**WHAT TO DO**
Set down the lines below word for word, starting at the first one and ending at the line that contains "var sketch = newSketch(context, id".

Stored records
'''

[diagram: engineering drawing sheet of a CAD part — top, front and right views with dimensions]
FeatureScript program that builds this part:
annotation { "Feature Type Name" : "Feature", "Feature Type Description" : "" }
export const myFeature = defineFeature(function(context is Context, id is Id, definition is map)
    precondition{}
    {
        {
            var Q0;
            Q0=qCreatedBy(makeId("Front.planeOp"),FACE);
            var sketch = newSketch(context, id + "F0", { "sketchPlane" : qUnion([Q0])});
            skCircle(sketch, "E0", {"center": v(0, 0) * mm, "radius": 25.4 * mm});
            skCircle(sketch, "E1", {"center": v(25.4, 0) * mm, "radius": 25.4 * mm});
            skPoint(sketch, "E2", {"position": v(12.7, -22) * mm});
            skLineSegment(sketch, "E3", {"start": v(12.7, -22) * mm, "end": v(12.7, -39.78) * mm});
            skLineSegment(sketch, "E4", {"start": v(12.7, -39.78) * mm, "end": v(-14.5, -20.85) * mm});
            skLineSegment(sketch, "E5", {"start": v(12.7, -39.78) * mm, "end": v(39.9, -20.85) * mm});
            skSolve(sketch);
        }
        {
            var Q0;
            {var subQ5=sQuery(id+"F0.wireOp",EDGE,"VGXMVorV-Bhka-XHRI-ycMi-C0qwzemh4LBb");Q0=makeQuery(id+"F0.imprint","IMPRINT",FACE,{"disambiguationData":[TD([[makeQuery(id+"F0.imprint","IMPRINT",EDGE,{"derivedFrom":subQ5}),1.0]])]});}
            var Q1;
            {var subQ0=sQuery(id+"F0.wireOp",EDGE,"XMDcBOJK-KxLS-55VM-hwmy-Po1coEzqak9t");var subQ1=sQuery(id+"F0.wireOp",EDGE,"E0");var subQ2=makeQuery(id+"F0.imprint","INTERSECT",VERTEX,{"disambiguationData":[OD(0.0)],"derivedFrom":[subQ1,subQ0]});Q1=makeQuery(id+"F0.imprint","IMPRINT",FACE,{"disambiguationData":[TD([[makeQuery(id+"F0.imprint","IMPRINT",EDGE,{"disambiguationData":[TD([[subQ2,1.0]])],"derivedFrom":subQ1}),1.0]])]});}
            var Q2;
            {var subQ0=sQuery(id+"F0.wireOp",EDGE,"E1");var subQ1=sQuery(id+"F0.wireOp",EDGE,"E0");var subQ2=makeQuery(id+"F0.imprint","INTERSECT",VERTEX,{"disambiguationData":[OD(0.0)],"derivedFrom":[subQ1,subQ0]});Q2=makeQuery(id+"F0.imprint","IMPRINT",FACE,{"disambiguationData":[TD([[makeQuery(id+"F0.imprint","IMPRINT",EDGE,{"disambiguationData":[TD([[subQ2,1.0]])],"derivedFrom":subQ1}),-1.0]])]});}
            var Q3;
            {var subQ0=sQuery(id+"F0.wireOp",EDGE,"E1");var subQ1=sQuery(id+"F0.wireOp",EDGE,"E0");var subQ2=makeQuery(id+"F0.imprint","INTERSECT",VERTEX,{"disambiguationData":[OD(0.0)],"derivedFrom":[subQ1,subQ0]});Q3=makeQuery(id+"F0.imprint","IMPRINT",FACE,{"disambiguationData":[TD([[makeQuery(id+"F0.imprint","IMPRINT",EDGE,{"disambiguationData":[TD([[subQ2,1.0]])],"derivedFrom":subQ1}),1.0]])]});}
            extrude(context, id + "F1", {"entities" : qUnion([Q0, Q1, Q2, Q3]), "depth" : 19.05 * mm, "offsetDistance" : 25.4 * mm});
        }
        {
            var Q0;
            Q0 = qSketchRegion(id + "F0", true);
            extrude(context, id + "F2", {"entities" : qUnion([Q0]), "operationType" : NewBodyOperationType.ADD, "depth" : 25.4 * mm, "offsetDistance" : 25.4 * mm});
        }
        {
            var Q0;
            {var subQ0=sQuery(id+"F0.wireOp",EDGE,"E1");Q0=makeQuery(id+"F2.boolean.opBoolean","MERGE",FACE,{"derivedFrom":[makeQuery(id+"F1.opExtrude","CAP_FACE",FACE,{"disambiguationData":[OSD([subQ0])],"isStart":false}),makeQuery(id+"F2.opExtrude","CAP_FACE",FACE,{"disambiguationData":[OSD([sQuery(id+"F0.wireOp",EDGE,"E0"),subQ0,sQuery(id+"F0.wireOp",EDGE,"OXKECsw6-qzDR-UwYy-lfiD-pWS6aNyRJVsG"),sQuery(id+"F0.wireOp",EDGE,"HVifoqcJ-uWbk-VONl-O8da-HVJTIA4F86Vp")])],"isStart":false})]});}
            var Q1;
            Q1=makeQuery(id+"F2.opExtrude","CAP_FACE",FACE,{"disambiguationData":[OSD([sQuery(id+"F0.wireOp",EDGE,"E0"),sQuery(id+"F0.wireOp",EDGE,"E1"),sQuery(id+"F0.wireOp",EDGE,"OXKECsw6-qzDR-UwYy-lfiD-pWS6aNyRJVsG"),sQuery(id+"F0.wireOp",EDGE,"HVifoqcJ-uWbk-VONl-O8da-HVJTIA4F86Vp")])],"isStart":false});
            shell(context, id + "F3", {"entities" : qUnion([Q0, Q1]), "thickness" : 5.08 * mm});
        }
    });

'''

**EXPECTED ANSWER**
[diagram: engineering drawing sheet of a CAD part — top, front and right views with dimensions]
FeatureScript program that builds this part:
annotation { "Feature Type Name" : "Feature", "Feature Type Description" : "" }
export const myFeature = defineFeature(function(context is Context, id is Id, definition is map)
    precondition{}
    {
        {
            var Q0;
            Q0=qCreatedBy(makeId("Front.planeOp"),FACE);
            var sketch = newSketch(context, id + "F0", { "sketchPlane" : qUnion([Q0])});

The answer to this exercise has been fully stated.